Gustavo Fruet elogia campanha da AMB sobre reforma política
A Associação dos Magistrados Brasileiros (AMB) lança no próximo dia 28, em Brasília (DF), a campanha Reforma Política: conhecendo, você pode ser o juiz dessa questão. Ao longo dos próximos meses, a entidade ouvirá uma série de parlamentares e especialistas sobre o assunto.

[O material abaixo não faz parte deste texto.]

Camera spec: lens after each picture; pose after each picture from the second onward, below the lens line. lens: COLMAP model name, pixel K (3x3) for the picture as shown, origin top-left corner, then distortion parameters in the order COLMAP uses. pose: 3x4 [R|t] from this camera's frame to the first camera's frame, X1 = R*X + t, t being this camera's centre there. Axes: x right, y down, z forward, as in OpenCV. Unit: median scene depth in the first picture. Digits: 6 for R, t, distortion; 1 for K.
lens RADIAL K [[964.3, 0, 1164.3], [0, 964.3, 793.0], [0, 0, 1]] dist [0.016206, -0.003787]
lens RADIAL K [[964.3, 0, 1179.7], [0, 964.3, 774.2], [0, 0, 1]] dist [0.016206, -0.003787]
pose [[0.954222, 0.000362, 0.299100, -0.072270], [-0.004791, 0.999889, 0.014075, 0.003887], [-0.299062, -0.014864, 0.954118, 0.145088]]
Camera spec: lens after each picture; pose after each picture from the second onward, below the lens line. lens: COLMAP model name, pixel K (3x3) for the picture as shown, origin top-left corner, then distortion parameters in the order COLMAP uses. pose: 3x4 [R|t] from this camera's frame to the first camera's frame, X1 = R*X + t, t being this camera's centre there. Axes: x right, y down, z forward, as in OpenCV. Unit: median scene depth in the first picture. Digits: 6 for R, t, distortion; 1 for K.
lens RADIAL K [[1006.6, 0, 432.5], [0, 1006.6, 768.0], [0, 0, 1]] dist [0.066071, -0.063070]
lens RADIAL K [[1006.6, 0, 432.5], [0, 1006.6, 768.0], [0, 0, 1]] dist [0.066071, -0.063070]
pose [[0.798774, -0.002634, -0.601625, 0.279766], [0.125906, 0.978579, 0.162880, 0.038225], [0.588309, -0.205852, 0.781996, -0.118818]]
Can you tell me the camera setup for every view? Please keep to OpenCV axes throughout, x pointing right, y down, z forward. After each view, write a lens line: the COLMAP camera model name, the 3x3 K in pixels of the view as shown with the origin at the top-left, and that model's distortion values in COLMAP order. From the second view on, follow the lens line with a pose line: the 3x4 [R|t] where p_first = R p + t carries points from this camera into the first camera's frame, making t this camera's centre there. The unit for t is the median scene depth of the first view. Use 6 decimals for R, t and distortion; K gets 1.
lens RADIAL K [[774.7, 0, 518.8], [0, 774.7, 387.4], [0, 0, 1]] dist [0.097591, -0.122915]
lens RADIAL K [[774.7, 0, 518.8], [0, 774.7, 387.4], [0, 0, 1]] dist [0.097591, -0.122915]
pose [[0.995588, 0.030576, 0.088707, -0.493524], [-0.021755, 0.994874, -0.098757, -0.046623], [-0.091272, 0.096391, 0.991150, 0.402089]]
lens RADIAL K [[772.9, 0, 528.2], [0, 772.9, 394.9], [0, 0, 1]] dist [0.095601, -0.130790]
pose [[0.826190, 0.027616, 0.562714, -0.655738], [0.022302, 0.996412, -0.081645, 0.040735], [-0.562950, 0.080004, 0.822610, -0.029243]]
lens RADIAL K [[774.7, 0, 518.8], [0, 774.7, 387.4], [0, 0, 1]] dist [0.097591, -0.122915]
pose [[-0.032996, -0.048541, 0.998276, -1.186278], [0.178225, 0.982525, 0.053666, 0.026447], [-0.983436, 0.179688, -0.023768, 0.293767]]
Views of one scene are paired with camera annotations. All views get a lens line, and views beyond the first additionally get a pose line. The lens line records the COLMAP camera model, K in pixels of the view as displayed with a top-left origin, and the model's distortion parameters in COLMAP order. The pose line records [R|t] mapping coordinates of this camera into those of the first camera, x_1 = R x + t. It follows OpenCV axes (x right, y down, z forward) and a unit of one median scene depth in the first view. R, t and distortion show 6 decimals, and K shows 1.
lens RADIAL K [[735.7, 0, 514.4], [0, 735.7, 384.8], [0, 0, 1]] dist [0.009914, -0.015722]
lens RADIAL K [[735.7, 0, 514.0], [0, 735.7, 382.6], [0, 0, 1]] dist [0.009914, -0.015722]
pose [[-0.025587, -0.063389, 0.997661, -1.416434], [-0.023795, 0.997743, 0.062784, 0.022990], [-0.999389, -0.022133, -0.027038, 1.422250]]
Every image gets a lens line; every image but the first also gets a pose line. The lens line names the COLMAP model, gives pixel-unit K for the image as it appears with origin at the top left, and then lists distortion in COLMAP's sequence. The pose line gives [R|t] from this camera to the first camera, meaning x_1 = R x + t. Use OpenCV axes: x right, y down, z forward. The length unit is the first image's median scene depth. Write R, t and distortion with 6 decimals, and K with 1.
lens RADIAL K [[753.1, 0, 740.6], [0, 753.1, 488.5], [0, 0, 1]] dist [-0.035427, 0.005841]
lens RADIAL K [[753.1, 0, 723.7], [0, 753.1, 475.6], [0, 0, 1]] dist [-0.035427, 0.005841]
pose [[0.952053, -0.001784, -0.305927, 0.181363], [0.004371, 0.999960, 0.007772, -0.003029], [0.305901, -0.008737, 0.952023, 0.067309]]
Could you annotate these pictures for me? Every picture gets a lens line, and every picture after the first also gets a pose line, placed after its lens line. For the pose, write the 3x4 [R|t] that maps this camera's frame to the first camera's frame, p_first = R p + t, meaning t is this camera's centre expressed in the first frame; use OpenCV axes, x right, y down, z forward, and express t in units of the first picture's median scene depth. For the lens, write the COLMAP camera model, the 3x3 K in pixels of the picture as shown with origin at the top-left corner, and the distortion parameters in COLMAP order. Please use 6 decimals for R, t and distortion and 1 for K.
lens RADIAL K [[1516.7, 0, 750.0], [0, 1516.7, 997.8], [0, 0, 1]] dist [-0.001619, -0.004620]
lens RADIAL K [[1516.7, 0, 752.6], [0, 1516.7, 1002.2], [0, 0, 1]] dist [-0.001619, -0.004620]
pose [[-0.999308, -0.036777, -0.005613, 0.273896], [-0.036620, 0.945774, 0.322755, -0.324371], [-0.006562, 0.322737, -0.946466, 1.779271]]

A primeira entrevista da série é com o deputado federal Gustavo Fruet (PSDB-PR), que concorreu à Presidência da Câmara dos Deputados na eleição do começo deste mês.
Fruet é favorável à iniciativa da AMB de fazer uma campanha para aproximar o tema da população e alerta: “Quando se fala em reforma política, não se está falando em uma fórmula mágica que resolverá todos os nossos vícios políticos”. O deputado também destaca que a reforma poderá ser pensada em médio prazo, para evitar o rótulo de “casuístas” sobre os parlamentares.
Confira a entrevista com o deputado a seguir.
Portal AMB - Como o senhor avalia a iniciativa da AMB de fazer uma campanha para esclarecer a população sobre os principais pontos da reforma política?
Gustavo Fruet - É uma iniciativa necessária e positiva. Penso que cada vez mais o Congresso Nacional tem de se aproximar da sociedade e ouvi-la. Para fazer essa aproximação e agir como intermediária entre Congresso e sociedade, nada melhor do que a AMB, devido a seu caráter suprapartidário, a sua credibilidade e ao conhecimento técnico de seus integrantes.
Portal AMB - O senhor é favorável a uma reforma política?
Gustavo Fruet - Sou, mas sempre fazendo uma ressalva: quando se fala em reforma política, não se está falando em uma fórmula mágica que resolverá todos os nossos vícios políticos. Mesmo assim, vivemos em uma instabilidade política e institucional que pode ser amenizada. Penso que muito se avançou nesta área desde a promulgação da Constituição, em 1988, mas ainda não é um progresso consolidado e estabilizado. Tanto que as eleições do ano passado foram as primeiras eleições presidenciais que usaram a mesma regra do pleito anterior. A idéia de uma reforma política é, portanto, construir um sistema político mais harmônico e previsível.
Portal AMB - Em sua opinião, quais os pontos mais importantes da reforma política?
Gustavo Fruet - É necessário se dividir entre pontos importantes e pontos possíveis de serem aprovados em breve. Nesta segunda categoria, eu colocaria as idéias que podem ser legisladas por lei ordinária, tais como a cláusula de barreira, a fidelidade partidária e o financiamento público de campanha. Assuntos como o voto em lista partidária e o voto distrital são mais complexos e devem ser discutidos em um segundo momento.
Portal AMB - Como o senhor avalia a situação dessa matéria (reforma política) no Congresso Nacional?
Gustavo Fruet - Há disposição dos congressistas para tratar do tema. O conceito de reforma política é ampla e favoravelmente divulgado pelos políticos. Porém, mesmo quando se limitam os pontos da reforma a serem debatidos, não há consenso sobre nenhum deles. Por exemplo, no caso da lista partidária fechada, há quem diga que, se não houver uma oxigenação nos partidos, é algo arriscado, pois as mesmas pessoas farão sempre a mesma lista. É complicado. Além disso, penso que nós deveríamos fazer essa reforma pensando em longo prazo, daqui a três ou quatro eleições, para não sermos acusados de casuísmo.